AIM OF THE TASK.
Print the line containing "ring tip: (283, 364)" and every later line of the records. Keep each one exactly as given, ending with the last.

INPUT FOR THIS TASK.
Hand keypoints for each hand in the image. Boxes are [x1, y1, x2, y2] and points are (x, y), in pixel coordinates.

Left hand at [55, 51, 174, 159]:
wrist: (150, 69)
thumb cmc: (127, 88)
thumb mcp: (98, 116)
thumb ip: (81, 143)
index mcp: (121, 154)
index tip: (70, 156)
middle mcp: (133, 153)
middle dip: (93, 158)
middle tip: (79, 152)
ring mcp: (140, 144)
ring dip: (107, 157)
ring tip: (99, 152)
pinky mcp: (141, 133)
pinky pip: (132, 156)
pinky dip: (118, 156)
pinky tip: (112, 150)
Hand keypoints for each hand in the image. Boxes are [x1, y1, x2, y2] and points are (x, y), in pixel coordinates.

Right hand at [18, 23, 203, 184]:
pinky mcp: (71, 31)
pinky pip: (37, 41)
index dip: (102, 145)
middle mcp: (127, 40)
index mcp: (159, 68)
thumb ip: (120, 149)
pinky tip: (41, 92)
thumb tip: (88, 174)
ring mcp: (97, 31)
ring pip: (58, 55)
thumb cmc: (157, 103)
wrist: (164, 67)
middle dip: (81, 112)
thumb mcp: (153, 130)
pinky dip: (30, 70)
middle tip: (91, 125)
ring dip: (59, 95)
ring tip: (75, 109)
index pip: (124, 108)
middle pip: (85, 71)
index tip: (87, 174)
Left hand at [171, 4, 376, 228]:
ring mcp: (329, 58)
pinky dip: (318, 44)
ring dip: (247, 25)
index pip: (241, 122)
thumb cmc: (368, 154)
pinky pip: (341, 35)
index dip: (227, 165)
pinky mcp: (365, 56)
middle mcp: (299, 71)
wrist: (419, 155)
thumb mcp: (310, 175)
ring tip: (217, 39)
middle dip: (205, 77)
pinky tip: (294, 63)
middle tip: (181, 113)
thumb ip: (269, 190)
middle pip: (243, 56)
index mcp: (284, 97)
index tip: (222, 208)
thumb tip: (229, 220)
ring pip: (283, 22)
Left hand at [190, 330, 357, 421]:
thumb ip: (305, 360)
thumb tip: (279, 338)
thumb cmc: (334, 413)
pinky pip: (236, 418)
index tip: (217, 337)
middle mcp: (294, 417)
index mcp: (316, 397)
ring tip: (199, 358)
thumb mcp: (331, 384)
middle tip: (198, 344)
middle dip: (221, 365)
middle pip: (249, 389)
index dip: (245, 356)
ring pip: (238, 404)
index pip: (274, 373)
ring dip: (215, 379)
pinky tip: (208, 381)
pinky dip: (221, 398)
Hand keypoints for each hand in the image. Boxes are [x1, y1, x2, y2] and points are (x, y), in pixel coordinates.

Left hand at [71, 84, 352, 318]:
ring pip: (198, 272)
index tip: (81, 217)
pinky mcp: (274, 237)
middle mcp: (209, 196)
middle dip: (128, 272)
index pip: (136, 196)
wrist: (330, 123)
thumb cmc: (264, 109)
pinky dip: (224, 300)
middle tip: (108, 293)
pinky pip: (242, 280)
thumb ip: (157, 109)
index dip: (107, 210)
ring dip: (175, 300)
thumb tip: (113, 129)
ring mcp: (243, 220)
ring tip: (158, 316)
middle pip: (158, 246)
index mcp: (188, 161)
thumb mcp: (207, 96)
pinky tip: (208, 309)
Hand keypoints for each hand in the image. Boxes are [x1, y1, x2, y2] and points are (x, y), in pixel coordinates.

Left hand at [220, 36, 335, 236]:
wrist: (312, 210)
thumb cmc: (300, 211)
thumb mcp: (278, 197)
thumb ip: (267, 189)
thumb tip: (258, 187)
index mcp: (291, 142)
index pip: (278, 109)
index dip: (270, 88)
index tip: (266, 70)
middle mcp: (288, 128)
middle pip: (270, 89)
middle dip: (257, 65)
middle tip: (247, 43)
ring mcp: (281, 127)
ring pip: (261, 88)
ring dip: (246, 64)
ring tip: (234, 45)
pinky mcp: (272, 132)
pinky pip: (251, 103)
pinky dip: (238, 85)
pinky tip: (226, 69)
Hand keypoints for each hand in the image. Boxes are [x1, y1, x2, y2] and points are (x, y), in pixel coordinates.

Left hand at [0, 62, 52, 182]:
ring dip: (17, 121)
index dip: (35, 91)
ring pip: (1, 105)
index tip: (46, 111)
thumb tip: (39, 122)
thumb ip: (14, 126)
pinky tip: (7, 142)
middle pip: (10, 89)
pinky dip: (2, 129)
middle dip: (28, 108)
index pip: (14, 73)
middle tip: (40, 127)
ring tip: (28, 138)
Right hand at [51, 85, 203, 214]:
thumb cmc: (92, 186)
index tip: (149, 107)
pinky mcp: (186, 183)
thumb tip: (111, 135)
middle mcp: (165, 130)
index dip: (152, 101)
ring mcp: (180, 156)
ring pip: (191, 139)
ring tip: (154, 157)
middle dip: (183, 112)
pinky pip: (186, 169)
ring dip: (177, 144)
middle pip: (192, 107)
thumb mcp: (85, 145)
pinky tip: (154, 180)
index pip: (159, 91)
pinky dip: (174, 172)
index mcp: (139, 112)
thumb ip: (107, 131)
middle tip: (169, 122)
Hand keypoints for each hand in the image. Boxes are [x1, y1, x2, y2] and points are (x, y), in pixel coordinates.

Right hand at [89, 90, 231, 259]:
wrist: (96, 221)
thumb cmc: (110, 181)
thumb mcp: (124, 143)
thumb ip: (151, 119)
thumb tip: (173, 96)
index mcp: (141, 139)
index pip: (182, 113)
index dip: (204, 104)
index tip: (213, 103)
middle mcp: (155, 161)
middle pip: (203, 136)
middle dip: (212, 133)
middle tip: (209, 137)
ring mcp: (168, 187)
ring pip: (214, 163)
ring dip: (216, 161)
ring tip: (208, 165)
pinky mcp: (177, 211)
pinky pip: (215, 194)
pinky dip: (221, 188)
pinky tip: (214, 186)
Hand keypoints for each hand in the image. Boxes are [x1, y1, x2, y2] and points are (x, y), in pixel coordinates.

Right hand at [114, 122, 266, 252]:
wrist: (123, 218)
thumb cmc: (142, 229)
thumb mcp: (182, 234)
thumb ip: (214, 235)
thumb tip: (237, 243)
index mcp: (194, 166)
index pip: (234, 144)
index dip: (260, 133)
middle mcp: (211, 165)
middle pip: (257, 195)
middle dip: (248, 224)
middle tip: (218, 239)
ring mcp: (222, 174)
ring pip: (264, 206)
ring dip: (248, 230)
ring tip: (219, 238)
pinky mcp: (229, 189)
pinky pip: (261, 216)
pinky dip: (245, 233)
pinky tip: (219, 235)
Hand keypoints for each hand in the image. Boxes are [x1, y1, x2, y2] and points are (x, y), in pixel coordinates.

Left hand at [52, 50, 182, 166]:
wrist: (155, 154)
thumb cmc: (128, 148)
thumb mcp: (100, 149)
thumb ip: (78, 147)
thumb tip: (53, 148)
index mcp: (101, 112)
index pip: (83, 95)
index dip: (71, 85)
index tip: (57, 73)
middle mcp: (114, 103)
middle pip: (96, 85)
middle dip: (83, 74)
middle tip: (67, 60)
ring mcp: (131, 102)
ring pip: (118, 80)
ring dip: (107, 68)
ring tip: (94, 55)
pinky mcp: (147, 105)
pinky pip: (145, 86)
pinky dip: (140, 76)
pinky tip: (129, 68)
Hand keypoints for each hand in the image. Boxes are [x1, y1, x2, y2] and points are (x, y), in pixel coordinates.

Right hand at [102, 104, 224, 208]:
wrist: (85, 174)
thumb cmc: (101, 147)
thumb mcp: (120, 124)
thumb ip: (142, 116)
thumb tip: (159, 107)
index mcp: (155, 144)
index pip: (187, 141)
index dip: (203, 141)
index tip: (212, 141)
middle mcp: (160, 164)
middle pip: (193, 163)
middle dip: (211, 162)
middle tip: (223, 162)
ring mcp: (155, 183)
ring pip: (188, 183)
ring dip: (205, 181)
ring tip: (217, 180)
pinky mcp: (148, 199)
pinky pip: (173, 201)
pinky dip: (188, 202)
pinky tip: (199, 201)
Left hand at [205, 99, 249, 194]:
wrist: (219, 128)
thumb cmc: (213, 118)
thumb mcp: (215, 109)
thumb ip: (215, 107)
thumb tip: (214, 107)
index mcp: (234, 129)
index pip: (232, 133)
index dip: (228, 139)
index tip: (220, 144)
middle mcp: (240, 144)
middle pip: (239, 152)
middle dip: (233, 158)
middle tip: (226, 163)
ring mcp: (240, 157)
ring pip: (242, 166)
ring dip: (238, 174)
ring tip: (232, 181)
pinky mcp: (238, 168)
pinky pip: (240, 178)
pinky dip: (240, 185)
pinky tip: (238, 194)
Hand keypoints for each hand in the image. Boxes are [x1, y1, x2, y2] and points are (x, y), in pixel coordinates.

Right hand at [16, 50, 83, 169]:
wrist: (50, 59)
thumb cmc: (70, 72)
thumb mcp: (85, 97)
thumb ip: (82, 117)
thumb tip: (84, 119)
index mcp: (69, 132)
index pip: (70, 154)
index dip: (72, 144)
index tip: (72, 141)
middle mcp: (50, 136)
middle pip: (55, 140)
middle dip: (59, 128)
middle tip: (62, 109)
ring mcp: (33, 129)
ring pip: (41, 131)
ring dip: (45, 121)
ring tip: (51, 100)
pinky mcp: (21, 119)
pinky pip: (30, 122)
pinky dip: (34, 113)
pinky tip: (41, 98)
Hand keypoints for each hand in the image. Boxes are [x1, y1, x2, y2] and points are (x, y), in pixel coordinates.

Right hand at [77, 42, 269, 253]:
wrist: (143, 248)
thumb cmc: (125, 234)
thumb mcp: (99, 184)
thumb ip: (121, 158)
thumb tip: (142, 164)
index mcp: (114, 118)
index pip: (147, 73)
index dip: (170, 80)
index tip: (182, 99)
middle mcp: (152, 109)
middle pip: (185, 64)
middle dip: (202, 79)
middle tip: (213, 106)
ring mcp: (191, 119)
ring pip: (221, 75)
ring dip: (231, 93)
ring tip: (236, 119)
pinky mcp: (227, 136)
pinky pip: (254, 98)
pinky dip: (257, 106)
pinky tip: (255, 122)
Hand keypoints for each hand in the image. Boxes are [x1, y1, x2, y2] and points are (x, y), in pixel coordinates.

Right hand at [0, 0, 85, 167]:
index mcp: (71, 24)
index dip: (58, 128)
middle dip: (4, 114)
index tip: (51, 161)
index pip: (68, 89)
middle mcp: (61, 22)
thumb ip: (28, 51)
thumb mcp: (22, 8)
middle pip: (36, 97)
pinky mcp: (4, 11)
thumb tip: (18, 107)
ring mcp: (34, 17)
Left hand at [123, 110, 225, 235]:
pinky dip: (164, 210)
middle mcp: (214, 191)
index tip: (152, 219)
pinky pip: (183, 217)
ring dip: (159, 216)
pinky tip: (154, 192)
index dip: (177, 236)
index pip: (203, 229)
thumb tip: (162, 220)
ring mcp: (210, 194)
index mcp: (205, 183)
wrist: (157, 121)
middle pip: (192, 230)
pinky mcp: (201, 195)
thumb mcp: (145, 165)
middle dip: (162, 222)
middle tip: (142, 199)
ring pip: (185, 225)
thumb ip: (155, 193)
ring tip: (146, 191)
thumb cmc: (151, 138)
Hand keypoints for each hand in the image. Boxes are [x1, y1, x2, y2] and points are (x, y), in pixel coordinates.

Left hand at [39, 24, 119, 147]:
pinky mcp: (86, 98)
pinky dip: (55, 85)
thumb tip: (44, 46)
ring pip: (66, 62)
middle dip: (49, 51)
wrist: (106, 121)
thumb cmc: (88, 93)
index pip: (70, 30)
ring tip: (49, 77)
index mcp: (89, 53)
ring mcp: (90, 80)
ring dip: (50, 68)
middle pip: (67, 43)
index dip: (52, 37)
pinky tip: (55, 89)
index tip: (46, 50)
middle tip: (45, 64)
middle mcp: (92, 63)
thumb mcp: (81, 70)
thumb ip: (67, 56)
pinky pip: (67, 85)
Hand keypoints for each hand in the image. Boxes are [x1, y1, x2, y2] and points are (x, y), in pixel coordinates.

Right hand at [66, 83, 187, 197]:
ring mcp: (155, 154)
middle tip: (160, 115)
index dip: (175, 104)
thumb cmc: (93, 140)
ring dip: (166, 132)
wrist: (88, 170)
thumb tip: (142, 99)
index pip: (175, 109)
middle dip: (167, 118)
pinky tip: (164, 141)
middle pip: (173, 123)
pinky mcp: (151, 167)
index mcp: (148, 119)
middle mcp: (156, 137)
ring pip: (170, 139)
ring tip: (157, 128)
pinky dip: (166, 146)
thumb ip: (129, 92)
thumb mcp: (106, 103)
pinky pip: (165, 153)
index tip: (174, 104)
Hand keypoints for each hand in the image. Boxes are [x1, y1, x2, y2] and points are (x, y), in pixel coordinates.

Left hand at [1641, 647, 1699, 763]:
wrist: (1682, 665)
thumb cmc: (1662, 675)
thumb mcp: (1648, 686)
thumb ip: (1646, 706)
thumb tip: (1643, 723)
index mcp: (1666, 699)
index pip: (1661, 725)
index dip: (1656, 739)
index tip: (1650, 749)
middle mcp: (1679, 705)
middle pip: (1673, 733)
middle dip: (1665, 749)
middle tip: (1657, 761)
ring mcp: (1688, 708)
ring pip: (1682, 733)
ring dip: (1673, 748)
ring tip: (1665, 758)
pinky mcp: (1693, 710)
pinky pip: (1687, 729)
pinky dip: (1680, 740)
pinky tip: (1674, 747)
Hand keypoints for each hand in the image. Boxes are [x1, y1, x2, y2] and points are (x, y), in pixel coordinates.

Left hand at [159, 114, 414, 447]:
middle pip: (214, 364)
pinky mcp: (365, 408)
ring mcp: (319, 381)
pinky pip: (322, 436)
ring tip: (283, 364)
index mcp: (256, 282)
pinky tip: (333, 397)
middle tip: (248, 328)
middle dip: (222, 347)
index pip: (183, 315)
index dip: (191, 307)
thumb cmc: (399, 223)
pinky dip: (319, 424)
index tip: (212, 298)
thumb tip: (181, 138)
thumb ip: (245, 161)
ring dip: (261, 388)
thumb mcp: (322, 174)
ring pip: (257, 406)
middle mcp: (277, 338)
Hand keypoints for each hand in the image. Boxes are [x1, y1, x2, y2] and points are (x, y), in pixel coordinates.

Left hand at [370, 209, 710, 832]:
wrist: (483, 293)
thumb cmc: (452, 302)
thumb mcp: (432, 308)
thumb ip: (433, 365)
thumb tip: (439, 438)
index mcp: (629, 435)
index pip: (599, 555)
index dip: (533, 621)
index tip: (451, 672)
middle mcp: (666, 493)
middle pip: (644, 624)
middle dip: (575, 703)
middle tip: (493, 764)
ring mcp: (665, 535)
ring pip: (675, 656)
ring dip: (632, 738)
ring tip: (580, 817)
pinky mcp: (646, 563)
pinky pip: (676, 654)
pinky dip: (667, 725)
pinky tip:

OUTPUT OF THE EXERCISE.
ring tip: (283, 364)
index mcp: (256, 282)
pinky tip: (333, 397)
middle tip: (248, 328)
middle dip: (222, 347)
index pip: (183, 315)
index dip: (191, 307)
thumb cmc: (399, 223)
pinky dip: (319, 424)
index tip: (212, 298)
thumb tip: (181, 138)
thumb ip: (245, 161)
ring dip: (261, 388)
thumb mcp: (322, 174)
ring pip: (257, 406)
middle mcp: (277, 338)
Hand keypoints for each hand in the image. Boxes are [x1, y1, x2, y2] and points are (x, y), in pixel coordinates.

Left hand at [370, 209, 710, 832]:
wrist: (483, 293)
thumb cmc: (452, 302)
thumb mcp: (432, 308)
thumb ip: (433, 365)
thumb tip: (439, 438)
index mcp: (629, 435)
index pip: (599, 555)
index dip: (533, 621)
index tip: (451, 672)
middle mcp: (666, 493)
middle pip: (644, 624)
middle dip: (575, 703)
middle tip: (493, 764)
ring mcp: (665, 535)
ring pip: (675, 656)
ring dip: (632, 738)
ring tip: (580, 817)
pinky mcp: (646, 563)
pinky pip: (676, 654)
pinky dip: (667, 725)
pinky tip:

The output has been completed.